James Chace, author of eight books, including the award-winning biography of Dean Acheson, Acheson: The Secretary of State Who Created the American World, spoke at a book launch event, covered by C-Span's Book TV, to mark the publication of his new volume on the pivotal 1912 election. 1912: Wilson, Roosevelt, Taft & Debs – The Election That Changed the Country is a lively and accessible account of the extraordinary chain of events that led to Wilson's "accidental election" by less than a majority of the popular vote.

First among the four extraordinary candidates in the 1912 election was the incumbent president, William Howard Taft. Taft was a "reluctant politician" who had been Theodore Roosevelt's handpicked successor, but whose main ambition was to be Chief Justice of the U.S. Supreme Court. Taft had disappointed Roosevelt by not furthering his reformist policies and this prompted his challenge to the sitting president for the Republican nomination. When the 1912 party convention, dominated by Taft loyalists, rebuffed Roosevelt, the widely popular former president left the Republican Party and mounted a third party challenge with the creation of the Bull Moose Progressives. Wilson, the Democratic Party candidate, had not been expected to win the nomination. He was, as Chace described him, "a relative newcomer to the practice of governing, torn between his fear of radical reform and his belief in limited government. The fourth candidate was the labor leader Eugene V. Debs. Debs, who had already run for president twice on the Socialist Party ticket, ran on a platform to promote social justice and "mitigate the excesses of industrial capitalism."
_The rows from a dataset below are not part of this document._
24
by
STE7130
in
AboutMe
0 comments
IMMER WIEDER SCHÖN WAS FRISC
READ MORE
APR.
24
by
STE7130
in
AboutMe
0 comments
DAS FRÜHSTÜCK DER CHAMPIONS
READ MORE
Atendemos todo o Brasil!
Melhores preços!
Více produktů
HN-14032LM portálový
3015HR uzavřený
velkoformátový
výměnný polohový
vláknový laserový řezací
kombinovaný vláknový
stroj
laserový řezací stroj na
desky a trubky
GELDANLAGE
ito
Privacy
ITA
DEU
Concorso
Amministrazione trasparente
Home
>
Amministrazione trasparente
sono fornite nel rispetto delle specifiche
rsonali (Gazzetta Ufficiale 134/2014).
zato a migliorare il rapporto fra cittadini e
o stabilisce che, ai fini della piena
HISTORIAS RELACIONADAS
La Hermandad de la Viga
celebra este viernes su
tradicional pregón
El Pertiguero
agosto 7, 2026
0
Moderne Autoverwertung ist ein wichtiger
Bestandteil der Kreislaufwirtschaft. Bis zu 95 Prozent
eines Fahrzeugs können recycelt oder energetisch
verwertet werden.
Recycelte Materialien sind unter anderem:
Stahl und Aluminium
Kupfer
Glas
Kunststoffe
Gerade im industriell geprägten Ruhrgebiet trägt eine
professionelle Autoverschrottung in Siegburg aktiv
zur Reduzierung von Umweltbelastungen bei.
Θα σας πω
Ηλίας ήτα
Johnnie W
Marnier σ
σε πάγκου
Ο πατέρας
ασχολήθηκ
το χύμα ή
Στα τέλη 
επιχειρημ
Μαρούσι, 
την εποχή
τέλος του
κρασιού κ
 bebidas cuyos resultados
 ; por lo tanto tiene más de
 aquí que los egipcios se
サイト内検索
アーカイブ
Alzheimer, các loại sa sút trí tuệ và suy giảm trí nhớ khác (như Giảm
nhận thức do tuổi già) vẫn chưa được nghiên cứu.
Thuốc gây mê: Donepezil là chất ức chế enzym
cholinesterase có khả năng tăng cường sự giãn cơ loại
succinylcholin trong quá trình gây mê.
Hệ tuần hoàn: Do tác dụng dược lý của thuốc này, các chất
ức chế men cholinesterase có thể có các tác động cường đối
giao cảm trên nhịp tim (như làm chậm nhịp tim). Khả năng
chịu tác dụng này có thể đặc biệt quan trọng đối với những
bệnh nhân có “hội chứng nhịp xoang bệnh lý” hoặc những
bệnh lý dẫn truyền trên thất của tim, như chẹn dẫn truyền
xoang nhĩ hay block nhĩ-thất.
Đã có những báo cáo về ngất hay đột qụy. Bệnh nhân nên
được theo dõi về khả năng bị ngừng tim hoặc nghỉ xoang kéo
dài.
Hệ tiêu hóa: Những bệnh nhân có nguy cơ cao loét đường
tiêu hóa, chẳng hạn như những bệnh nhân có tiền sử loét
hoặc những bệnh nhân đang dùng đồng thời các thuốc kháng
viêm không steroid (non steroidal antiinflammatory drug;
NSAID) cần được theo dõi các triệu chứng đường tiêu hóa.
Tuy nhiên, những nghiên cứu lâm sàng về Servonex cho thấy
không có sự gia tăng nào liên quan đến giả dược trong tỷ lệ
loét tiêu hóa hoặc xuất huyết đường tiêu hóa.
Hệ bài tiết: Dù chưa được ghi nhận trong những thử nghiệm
Indeed, Chace argues, "All four men struggled to balance nineteenth-century values with emerging twentieth-century institutions and technologies." Wilson and Roosevelt both advocated a strong executive and their presidencies marked, in effect, the creation of the modern presidency. In conclusion, Chase argued that the 1912 election introduced the conflict that would shape American politics from the early twentieth century to the present – the clash between progressive idealism, manifested in Franklin Roosevelt's New Deal (and in the presidencies of Truman, Kennedy, Johnson, Carter and Clinton), and conservative values manifested in the presidential policy agendas of Ronald Reagan and George W. Bush.